** Given entries follows **

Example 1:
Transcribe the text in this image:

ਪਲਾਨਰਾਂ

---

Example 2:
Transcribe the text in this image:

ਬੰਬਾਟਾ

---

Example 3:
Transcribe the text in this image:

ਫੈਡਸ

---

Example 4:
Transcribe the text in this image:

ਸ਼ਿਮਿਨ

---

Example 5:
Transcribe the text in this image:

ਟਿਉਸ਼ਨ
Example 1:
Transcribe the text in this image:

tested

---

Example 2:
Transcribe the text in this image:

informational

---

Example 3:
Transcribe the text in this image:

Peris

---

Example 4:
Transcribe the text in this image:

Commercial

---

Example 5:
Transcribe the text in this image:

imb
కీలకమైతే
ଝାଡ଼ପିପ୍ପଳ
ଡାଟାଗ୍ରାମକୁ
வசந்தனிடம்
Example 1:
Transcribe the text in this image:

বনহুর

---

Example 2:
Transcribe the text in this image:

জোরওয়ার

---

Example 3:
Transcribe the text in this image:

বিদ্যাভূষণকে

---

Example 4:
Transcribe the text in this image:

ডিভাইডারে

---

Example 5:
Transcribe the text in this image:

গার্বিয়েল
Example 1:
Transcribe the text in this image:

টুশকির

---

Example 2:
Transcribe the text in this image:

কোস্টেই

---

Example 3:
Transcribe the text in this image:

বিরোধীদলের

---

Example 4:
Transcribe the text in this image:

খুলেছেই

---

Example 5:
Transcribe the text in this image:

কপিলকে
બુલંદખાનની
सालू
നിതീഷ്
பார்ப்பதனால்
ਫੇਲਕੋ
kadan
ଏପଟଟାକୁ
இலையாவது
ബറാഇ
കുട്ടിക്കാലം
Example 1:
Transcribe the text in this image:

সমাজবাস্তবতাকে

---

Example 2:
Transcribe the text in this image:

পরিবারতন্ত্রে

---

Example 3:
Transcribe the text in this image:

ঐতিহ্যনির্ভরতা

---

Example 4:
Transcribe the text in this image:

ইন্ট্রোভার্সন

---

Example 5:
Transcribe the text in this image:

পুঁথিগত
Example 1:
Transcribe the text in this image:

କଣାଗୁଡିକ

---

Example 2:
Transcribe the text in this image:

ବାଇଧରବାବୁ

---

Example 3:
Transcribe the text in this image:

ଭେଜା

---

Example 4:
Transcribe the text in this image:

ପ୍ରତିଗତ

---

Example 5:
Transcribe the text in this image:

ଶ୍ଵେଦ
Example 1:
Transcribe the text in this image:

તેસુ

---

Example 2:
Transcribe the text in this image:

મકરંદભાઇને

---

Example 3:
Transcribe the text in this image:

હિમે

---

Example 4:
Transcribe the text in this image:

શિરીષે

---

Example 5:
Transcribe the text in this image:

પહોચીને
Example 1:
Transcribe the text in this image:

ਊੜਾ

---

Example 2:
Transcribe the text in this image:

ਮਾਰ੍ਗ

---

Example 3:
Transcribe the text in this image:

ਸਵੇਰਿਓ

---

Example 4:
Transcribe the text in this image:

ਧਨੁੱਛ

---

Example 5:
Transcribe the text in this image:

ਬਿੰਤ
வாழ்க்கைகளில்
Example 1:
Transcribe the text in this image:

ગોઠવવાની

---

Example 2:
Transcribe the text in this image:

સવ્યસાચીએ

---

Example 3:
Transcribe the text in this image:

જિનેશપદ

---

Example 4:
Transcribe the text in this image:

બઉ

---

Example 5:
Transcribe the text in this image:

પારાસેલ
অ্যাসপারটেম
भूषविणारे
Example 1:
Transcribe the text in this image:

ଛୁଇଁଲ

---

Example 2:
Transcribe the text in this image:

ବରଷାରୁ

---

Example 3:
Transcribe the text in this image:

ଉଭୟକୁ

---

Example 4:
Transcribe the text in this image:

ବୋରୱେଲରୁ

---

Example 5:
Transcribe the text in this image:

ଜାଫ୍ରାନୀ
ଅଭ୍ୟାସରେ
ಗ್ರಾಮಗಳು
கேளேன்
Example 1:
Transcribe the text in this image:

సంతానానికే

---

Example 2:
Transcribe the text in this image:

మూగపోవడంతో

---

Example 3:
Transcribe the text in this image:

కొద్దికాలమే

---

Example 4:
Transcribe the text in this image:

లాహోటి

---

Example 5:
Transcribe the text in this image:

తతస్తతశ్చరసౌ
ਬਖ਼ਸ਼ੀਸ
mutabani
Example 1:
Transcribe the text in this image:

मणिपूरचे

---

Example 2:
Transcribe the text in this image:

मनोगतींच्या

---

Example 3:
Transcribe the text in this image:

** End of Given entries **

Directions for this task :: Quote every record above exactly.

Completed task ::
Example 1:
Transcribe the text in this image:

ਪਲਾਨਰਾਂ

---

Example 2:
Transcribe the text in this image:

ਬੰਬਾਟਾ

---

Example 3:
Transcribe the text in this image:

ਫੈਡਸ

---

Example 4:
Transcribe the text in this image:

ਸ਼ਿਮਿਨ

---

Example 5:
Transcribe the text in this image:

ਟਿਉਸ਼ਨ
Example 1:
Transcribe the text in this image:

tested

---

Example 2:
Transcribe the text in this image:

informational

---

Example 3:
Transcribe the text in this image:

Peris

---

Example 4:
Transcribe the text in this image:

Commercial

---

Example 5:
Transcribe the text in this image:

imb
కీలకమైతే
ଝାଡ଼ପିପ୍ପଳ
ଡାଟାଗ୍ରାମକୁ
வசந்தனிடம்
Example 1:
Transcribe the text in this image:

বনহুর

---

Example 2:
Transcribe the text in this image:

জোরওয়ার

---

Example 3:
Transcribe the text in this image:

বিদ্যাভূষণকে

---

Example 4:
Transcribe the text in this image:

ডিভাইডারে

---

Example 5:
Transcribe the text in this image:

গার্বিয়েল
Example 1:
Transcribe the text in this image:

টুশকির

---

Example 2:
Transcribe the text in this image:

কোস্টেই

---

Example 3:
Transcribe the text in this image:

বিরোধীদলের

---

Example 4:
Transcribe the text in this image:

খুলেছেই

---

Example 5:
Transcribe the text in this image:

কপিলকে
બુલંદખાનની
सालू
നിതീഷ്
பார்ப்பதனால்
ਫੇਲਕੋ
kadan
ଏପଟଟାକୁ
இலையாவது
ബറാഇ
കുട്ടിക്കാലം
Example 1:
Transcribe the text in this image:

সমাজবাস্তবতাকে

---

Example 2:
Transcribe the text in this image:

পরিবারতন্ত্রে

---

Example 3:
Transcribe the text in this image:

ঐতিহ্যনির্ভরতা

---

Example 4:
Transcribe the text in this image:

ইন্ট্রোভার্সন

---

Example 5:
Transcribe the text in this image:

পুঁথিগত
Example 1:
Transcribe the text in this image:

କଣାଗୁଡିକ

---

Example 2:
Transcribe the text in this image:

ବାଇଧରବାବୁ

---

Example 3:
Transcribe the text in this image:

ଭେଜା

---

Example 4:
Transcribe the text in this image:

ପ୍ରତିଗତ

---

Example 5:
Transcribe the text in this image:

ଶ୍ଵେଦ
Example 1:
Transcribe the text in this image:

તેસુ

---

Example 2:
Transcribe the text in this image:

મકરંદભાઇને

---

Example 3:
Transcribe the text in this image:

હિમે

---

Example 4:
Transcribe the text in this image:

શિરીષે

---

Example 5:
Transcribe the text in this image:

પહોચીને
Example 1:
Transcribe the text in this image:

ਊੜਾ

---

Example 2:
Transcribe the text in this image:

ਮਾਰ੍ਗ

---

Example 3:
Transcribe the text in this image:

ਸਵੇਰਿਓ

---

Example 4:
Transcribe the text in this image:

ਧਨੁੱਛ

---

Example 5:
Transcribe the text in this image:

ਬਿੰਤ
வாழ்க்கைகளில்
Example 1:
Transcribe the text in this image:

ગોઠવવાની

---

Example 2:
Transcribe the text in this image:

સવ્યસાચીએ

---

Example 3:
Transcribe the text in this image:

જિનેશપદ

---

Example 4:
Transcribe the text in this image:

બઉ

---

Example 5:
Transcribe the text in this image:

પારાસેલ
অ্যাসপারটেম
भूषविणारे
Example 1:
Transcribe the text in this image:

ଛୁଇଁଲ

---

Example 2:
Transcribe the text in this image:

ବରଷାରୁ

---

Example 3:
Transcribe the text in this image:

ଉଭୟକୁ

---

Example 4:
Transcribe the text in this image:

ବୋରୱେଲରୁ

---

Example 5:
Transcribe the text in this image:

ଜାଫ୍ରାନୀ
ଅଭ୍ୟାସରେ
ಗ್ರಾಮಗಳು
கேளேன்
Example 1:
Transcribe the text in this image:

సంతానానికే

---

Example 2:
Transcribe the text in this image:

మూగపోవడంతో

---

Example 3:
Transcribe the text in this image:

కొద్దికాలమే

---

Example 4:
Transcribe the text in this image:

లాహోటి

---

Example 5:
Transcribe the text in this image:

తతస్తతశ్చరసౌ
ਬਖ਼ਸ਼ੀਸ
mutabani
Example 1:
Transcribe the text in this image:

मणिपूरचे

---

Example 2:
Transcribe the text in this image:

मनोगतींच्या

---

Example 3:
Transcribe the text in this image:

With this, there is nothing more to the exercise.